(Your assignment)
Copy the lines of the items below word for word, starting at the line containing "DB复习提纲2020.docx" and ending at the line containing "华南理工软件学院2015期末考试-数据库系统A卷.pdf", both included.

(Dataset)
- - - -
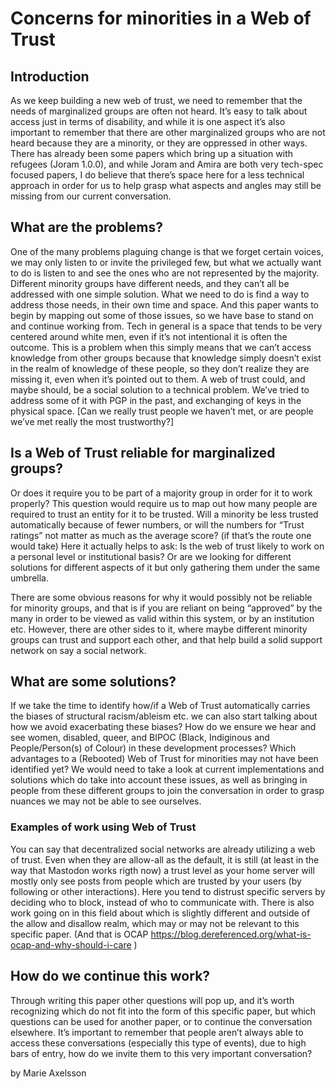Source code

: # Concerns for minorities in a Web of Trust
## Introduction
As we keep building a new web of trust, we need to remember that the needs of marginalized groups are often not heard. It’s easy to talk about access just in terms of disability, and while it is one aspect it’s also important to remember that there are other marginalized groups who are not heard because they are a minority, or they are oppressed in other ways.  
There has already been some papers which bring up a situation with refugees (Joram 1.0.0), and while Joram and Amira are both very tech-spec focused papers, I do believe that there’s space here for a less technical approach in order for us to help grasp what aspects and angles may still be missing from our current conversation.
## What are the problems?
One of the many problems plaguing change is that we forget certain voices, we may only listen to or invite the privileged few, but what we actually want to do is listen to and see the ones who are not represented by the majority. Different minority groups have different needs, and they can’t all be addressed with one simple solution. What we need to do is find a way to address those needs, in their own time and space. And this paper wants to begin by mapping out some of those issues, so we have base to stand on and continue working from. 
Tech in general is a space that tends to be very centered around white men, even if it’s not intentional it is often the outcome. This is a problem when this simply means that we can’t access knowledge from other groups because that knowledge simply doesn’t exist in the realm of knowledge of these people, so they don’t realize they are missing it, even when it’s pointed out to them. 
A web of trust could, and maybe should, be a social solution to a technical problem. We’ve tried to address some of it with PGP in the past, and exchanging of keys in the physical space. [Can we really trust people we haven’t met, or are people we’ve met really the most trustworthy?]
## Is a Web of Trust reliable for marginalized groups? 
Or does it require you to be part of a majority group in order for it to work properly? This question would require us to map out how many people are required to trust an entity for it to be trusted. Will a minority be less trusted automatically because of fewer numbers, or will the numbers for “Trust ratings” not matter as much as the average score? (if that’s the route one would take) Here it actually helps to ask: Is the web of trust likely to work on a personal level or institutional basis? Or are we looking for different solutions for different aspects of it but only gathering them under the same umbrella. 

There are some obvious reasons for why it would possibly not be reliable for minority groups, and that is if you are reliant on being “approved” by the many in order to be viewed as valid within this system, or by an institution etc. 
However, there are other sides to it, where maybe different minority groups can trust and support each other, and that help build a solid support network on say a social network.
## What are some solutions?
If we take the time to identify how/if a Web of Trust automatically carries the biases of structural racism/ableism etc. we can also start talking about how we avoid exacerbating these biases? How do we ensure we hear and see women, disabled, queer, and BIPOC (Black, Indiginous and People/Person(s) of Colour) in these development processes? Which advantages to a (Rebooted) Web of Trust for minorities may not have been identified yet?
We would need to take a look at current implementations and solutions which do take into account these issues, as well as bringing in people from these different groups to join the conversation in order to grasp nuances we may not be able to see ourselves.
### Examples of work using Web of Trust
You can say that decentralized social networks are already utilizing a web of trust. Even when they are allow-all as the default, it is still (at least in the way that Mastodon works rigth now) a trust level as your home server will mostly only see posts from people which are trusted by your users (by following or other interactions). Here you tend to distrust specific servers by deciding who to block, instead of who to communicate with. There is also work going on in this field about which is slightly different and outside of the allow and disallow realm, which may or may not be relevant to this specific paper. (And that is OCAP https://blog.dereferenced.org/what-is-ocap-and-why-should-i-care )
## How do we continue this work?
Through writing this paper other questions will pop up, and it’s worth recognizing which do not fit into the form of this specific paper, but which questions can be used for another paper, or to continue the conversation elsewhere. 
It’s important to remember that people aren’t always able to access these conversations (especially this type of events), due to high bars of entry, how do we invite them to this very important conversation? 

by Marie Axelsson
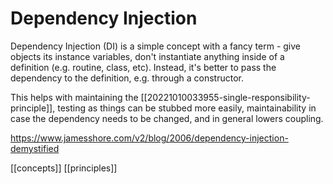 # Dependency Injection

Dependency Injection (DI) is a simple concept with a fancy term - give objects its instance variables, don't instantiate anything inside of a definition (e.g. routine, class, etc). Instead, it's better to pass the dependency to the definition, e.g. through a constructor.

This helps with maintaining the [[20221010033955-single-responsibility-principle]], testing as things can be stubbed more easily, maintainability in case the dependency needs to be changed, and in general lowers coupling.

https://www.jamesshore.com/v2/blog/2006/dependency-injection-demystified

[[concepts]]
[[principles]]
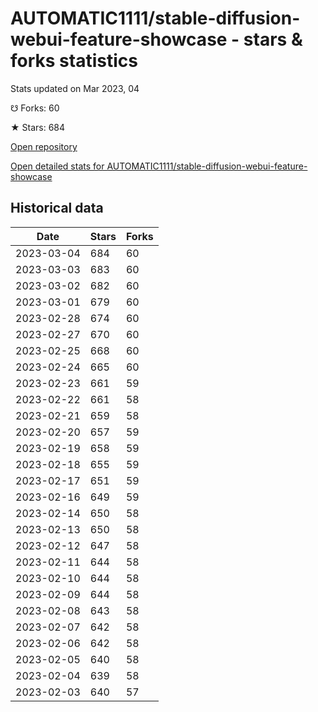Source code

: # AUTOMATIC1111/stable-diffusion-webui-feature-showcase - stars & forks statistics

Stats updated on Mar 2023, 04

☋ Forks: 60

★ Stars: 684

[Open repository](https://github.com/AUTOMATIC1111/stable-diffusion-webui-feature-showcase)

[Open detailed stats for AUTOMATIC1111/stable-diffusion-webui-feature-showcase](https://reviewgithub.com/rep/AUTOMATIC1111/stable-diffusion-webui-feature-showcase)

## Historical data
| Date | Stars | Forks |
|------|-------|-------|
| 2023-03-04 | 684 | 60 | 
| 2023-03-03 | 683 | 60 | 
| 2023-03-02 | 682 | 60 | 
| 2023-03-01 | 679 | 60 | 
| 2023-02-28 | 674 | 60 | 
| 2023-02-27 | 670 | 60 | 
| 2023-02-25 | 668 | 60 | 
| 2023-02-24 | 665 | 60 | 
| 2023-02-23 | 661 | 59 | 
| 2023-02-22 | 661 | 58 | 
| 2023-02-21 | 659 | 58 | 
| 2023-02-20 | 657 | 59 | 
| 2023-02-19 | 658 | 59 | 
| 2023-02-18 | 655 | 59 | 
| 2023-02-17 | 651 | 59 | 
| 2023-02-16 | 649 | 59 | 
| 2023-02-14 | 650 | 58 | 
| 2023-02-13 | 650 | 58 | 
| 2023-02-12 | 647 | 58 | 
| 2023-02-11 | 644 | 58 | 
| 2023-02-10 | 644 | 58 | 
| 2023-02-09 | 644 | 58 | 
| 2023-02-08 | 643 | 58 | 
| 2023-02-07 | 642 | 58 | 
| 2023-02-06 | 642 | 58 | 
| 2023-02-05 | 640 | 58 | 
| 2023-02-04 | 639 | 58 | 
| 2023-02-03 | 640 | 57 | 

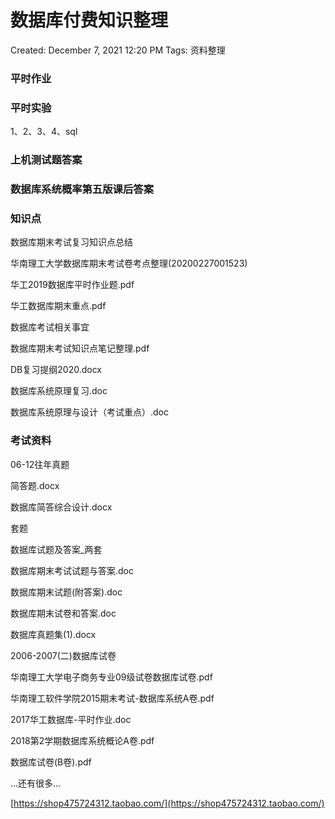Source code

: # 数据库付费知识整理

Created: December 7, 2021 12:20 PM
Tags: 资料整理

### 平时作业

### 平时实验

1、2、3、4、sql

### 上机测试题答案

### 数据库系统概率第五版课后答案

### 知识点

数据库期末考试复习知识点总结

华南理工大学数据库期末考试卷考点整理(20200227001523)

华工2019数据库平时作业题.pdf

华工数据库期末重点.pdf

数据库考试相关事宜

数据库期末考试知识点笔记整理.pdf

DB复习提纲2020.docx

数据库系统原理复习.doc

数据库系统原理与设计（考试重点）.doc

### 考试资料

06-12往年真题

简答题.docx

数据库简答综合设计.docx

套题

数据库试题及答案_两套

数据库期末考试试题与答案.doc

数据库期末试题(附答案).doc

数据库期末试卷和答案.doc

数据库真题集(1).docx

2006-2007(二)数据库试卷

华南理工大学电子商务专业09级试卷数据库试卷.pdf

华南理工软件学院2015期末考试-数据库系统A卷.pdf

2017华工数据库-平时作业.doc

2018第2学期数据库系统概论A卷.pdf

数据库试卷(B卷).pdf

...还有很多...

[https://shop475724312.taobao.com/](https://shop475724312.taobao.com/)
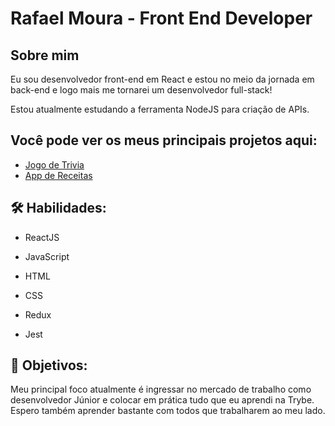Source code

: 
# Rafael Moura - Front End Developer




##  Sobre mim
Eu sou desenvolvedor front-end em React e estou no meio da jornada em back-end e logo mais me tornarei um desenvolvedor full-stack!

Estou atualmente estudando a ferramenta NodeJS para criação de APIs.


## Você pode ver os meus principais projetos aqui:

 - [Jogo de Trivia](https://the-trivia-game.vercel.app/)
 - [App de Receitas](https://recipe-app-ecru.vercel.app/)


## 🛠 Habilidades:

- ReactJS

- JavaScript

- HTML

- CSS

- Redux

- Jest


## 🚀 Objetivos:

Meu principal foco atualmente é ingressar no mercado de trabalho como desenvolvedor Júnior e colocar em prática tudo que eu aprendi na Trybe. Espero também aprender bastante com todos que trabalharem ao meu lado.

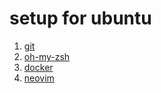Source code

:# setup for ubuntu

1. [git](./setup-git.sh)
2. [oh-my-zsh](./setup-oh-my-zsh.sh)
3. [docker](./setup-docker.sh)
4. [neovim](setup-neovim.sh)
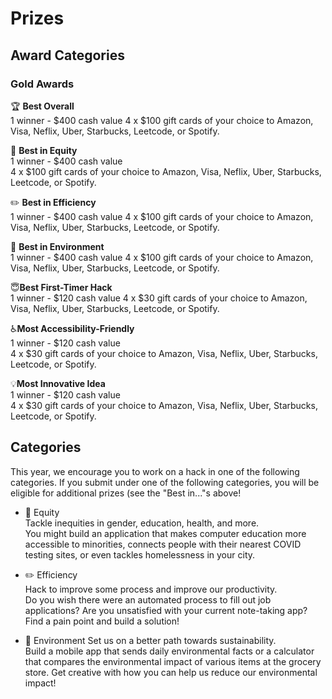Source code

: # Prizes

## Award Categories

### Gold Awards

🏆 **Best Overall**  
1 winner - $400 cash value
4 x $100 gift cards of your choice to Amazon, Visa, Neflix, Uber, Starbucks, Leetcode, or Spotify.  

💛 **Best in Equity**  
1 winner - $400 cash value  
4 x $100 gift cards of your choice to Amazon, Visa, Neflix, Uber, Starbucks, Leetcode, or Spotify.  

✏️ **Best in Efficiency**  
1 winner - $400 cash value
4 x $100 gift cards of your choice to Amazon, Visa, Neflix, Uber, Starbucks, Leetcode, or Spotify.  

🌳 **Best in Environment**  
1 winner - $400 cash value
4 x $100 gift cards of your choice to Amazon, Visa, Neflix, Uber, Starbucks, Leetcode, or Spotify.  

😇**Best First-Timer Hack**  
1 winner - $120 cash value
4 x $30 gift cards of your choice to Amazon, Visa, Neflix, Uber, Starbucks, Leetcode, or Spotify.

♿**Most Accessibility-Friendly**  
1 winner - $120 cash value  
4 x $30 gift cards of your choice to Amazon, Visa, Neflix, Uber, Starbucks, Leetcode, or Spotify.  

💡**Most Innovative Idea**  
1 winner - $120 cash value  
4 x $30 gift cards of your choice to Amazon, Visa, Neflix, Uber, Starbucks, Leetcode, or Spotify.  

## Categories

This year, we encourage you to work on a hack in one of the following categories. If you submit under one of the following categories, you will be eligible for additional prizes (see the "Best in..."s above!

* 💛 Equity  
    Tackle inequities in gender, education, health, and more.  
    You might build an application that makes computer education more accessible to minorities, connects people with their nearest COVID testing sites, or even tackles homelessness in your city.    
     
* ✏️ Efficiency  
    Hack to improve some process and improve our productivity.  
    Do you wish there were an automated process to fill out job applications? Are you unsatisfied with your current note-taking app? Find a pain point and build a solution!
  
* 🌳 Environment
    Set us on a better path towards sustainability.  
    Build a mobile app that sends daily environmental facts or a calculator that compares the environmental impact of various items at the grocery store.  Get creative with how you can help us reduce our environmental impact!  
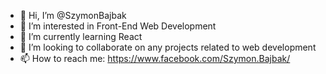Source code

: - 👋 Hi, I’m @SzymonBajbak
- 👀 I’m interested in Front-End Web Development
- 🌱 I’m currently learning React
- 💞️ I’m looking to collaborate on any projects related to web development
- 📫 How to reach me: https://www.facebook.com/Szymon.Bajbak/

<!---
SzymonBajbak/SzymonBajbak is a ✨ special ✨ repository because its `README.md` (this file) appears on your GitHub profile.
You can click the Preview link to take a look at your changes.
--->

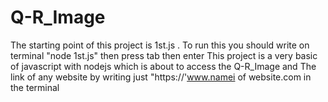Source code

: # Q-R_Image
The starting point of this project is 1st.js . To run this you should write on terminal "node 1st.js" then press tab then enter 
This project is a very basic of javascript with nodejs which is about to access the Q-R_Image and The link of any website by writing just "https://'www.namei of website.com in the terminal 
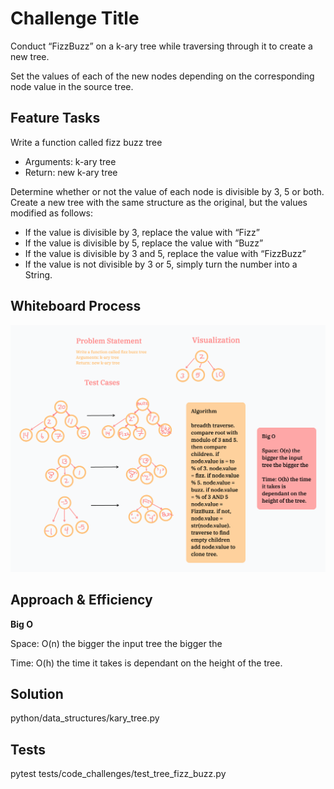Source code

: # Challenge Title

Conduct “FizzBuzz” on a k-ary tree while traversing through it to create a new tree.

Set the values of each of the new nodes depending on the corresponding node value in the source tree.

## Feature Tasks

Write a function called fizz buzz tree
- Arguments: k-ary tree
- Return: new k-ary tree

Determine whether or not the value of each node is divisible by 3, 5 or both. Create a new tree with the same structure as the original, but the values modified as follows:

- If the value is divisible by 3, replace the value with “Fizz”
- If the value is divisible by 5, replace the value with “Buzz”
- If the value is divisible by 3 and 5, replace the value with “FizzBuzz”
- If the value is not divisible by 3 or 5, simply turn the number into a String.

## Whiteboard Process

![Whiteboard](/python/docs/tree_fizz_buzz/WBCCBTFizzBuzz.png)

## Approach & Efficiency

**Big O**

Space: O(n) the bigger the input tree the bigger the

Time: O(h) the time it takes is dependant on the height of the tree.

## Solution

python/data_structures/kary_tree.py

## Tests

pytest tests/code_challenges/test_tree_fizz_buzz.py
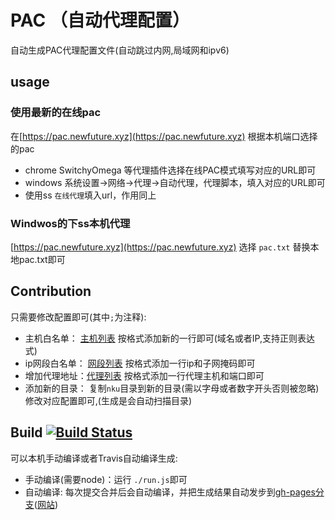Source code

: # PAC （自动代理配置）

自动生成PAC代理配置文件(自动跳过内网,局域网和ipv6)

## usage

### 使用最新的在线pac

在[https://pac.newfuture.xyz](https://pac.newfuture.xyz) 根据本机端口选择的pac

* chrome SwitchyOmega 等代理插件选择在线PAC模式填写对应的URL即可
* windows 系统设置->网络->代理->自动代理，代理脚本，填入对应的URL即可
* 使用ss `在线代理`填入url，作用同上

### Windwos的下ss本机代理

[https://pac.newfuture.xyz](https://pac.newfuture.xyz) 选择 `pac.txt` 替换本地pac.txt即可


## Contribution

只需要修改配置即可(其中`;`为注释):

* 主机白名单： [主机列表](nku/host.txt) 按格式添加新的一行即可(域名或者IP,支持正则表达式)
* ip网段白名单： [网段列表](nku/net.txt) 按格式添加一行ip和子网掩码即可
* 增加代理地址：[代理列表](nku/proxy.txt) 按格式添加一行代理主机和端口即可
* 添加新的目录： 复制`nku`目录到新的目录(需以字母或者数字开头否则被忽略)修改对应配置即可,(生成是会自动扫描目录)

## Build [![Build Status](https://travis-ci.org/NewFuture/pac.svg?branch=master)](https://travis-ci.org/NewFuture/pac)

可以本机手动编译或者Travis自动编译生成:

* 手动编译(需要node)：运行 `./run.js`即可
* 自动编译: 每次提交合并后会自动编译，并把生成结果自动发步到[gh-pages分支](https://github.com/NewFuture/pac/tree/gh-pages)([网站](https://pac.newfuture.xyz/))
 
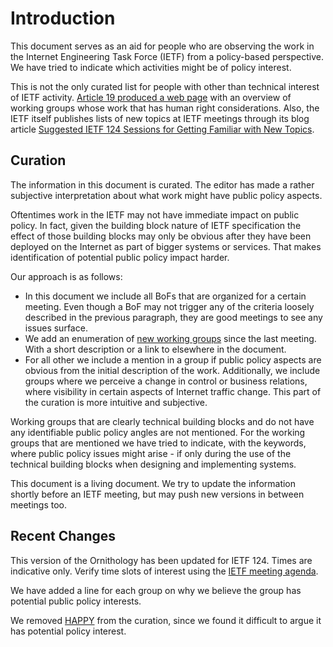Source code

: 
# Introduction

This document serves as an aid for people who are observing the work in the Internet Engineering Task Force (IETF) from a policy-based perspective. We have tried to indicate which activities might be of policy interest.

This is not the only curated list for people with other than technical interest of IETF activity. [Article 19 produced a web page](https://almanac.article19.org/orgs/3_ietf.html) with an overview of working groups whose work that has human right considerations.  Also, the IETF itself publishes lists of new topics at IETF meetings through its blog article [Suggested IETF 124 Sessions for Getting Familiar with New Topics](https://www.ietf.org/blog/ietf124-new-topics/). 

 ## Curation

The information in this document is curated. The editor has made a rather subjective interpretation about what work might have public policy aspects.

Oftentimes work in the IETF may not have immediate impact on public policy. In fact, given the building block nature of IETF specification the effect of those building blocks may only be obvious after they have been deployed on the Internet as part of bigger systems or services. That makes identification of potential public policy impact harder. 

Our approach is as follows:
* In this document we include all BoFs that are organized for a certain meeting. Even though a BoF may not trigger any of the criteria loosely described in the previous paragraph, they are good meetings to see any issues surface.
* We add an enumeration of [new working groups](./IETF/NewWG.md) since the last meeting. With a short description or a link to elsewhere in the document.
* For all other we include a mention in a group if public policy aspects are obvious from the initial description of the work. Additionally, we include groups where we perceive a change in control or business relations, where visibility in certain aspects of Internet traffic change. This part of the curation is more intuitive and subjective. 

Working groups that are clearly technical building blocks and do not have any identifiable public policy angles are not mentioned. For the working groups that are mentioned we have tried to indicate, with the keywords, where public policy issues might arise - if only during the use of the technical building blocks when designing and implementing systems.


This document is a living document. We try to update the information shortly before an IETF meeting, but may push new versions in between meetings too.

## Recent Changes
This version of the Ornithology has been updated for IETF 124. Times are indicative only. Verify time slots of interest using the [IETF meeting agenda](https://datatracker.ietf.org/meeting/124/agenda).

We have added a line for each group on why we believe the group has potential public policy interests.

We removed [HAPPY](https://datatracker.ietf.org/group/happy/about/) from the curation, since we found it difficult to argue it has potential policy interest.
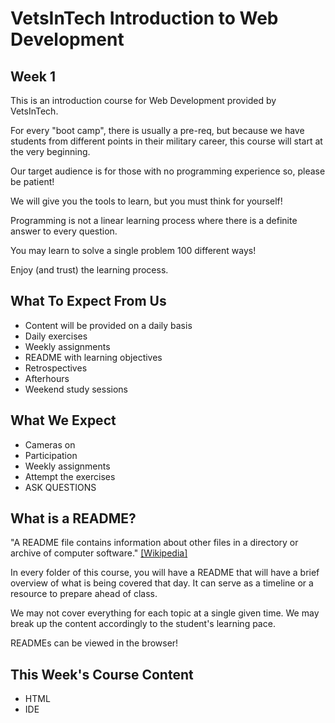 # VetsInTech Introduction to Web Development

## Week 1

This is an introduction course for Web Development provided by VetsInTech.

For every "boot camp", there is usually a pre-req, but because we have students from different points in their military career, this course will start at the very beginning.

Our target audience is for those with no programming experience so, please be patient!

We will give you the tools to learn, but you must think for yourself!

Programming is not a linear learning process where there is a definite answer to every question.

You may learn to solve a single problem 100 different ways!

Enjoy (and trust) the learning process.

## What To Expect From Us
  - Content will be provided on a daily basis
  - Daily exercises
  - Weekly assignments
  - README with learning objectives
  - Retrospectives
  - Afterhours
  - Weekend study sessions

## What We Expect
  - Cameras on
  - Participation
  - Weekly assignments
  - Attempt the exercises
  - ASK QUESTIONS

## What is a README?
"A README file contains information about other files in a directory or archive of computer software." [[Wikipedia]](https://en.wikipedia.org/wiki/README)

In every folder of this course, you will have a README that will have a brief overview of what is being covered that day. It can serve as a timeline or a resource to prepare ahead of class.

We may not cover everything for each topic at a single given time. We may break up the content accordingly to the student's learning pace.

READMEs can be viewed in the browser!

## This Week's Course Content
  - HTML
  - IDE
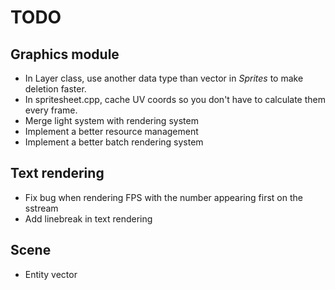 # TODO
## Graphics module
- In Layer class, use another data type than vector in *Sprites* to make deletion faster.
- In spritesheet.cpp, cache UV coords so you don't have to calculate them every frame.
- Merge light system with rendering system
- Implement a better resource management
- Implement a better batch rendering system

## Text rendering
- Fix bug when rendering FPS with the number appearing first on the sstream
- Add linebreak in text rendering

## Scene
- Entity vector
- - - -
(Response below)
DB复习提纲2020.docx

数据库系统原理复习.doc

数据库系统原理与设计（考试重点）.doc

### 考试资料

06-12往年真题

简答题.docx

数据库简答综合设计.docx

套题

数据库试题及答案_两套

数据库期末考试试题与答案.doc

数据库期末试题(附答案).doc

数据库期末试卷和答案.doc

数据库真题集(1).docx

2006-2007(二)数据库试卷

华南理工大学电子商务专业09级试卷数据库试卷.pdf

华南理工软件学院2015期末考试-数据库系统A卷.pdf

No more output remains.